Task item: For the word "down", copy every line of the material that includes it.

■ ■ ■

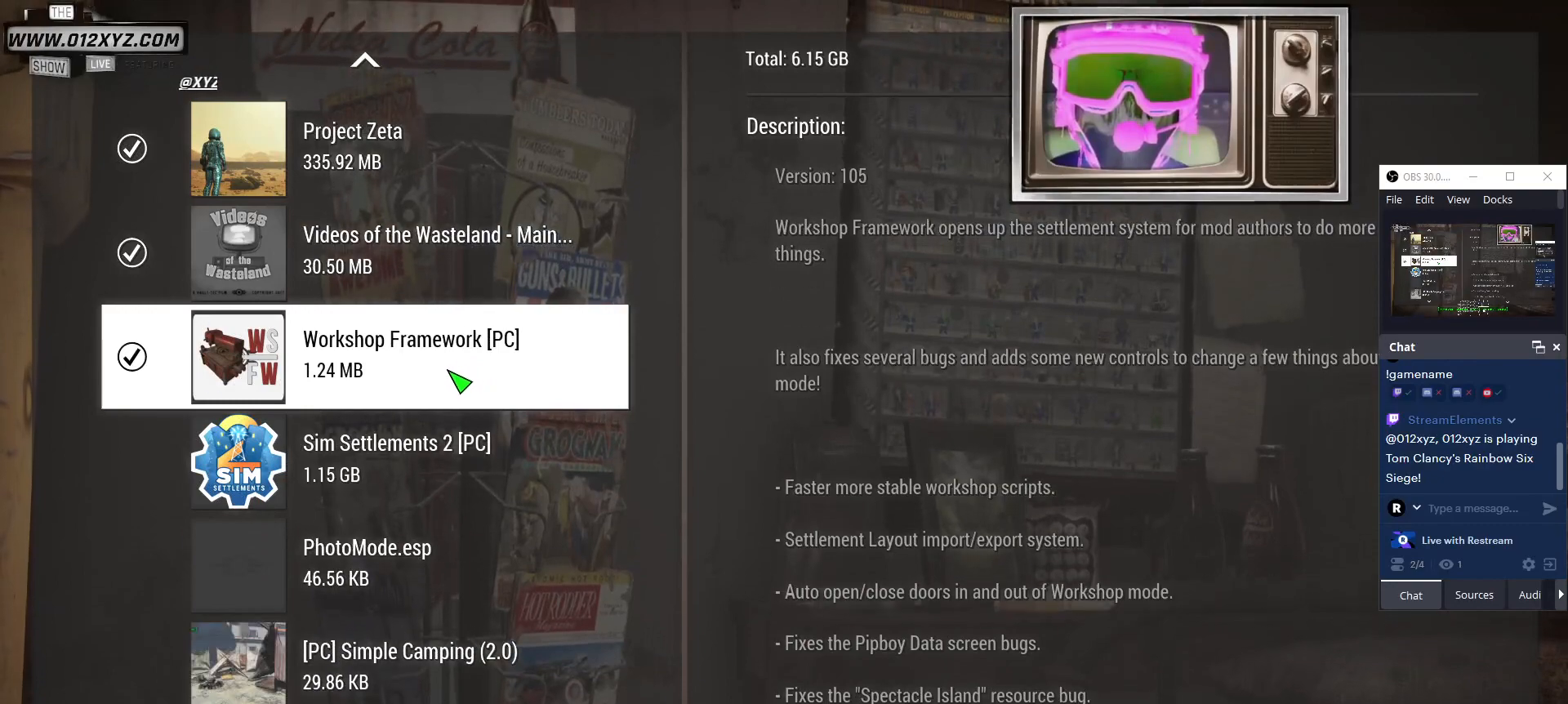
{"keys": [], "mouse": [], "events": [[333, "mouse_left", "down"], [400, "mouse_left", "up"]]}
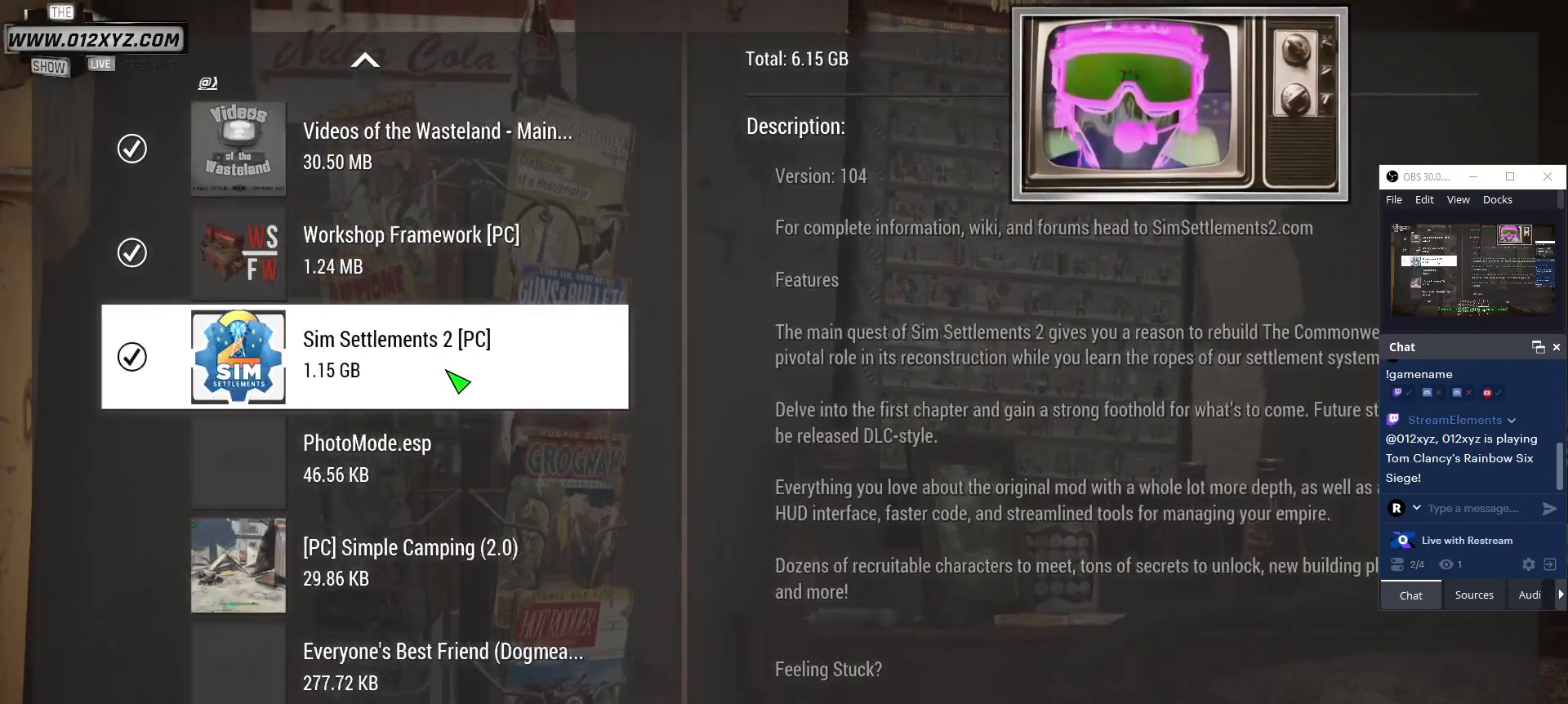
{"keys": [], "mouse": [], "events": []}
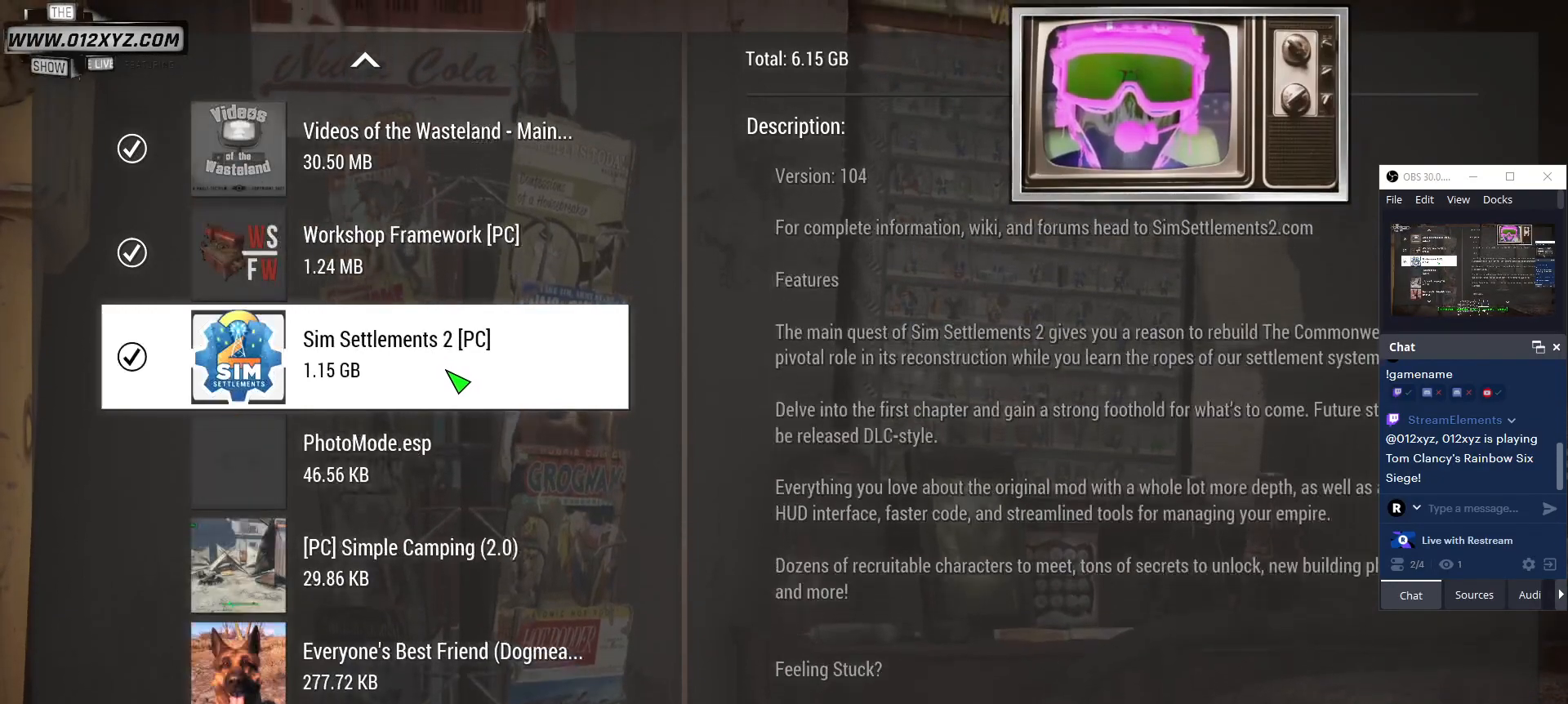
{"keys": [], "mouse": [], "events": []}
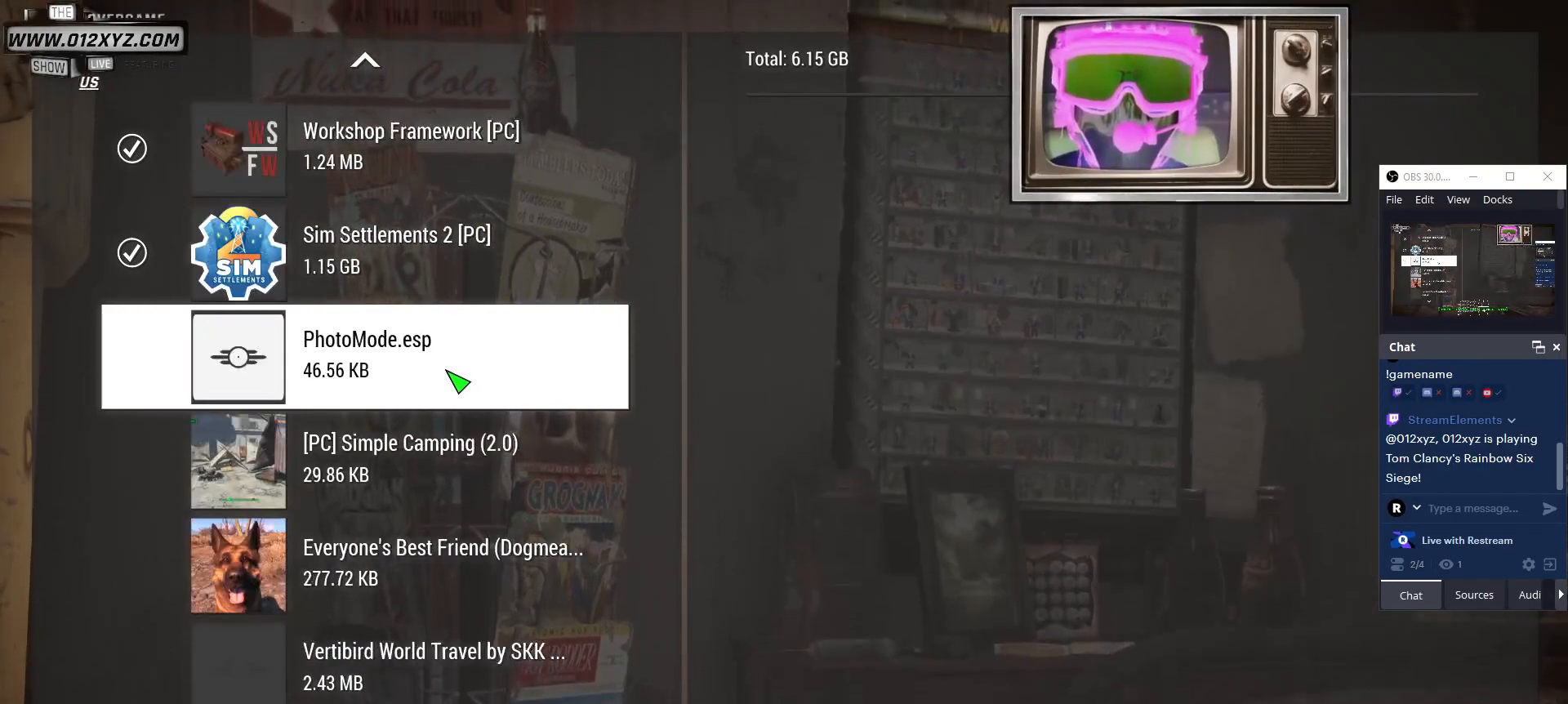
{"keys": [], "mouse": ["left"], "events": [[467, "mouse_left", "down"]]}
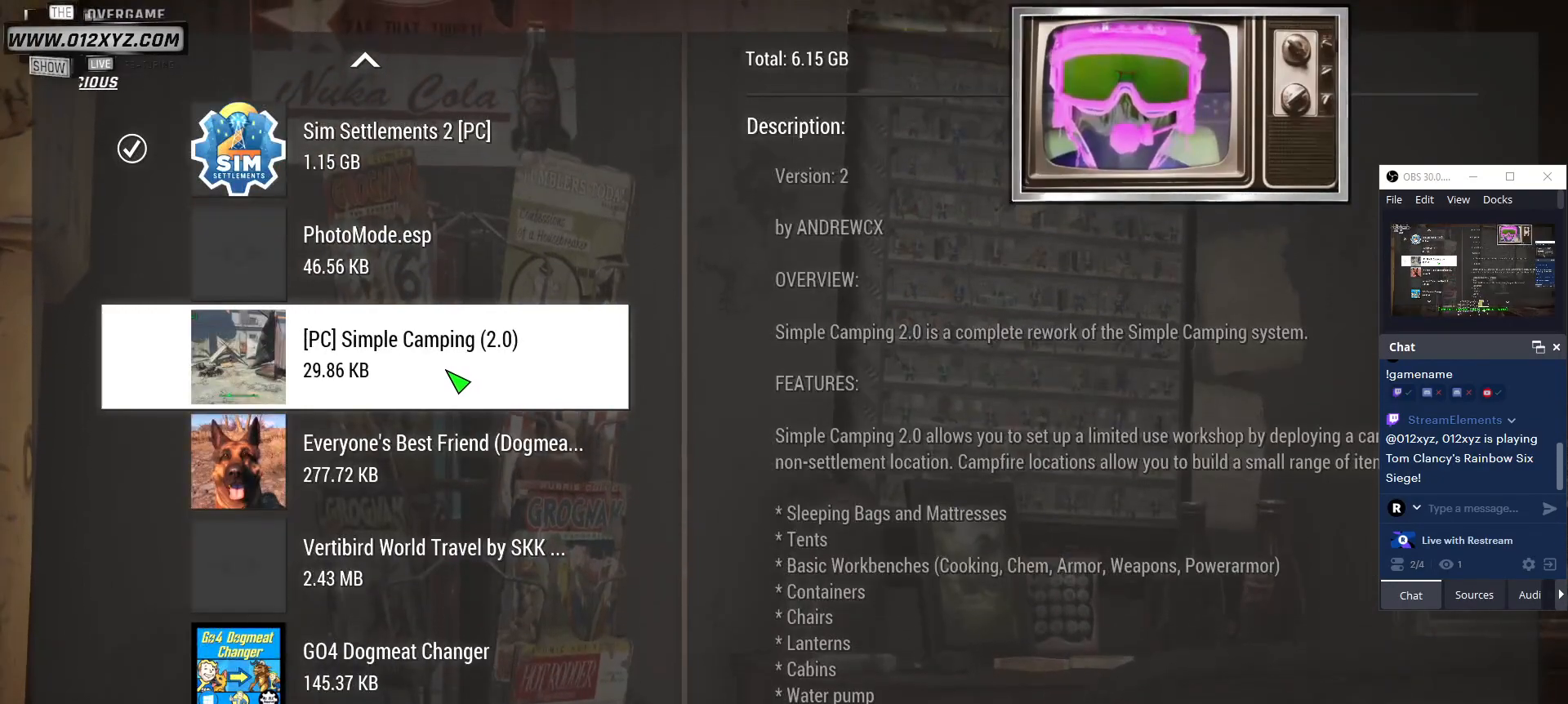
{"keys": [], "mouse": [], "events": [[33, "mouse_left", "up"]]}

■ ■ ■

Result of the task:
{"keys": [], "mouse": [], "events": [[333, "mouse_left", "down"], [400, "mouse_left", "up"]]}
{"keys": [], "mouse": ["left"], "events": [[467, "mouse_left", "down"]]}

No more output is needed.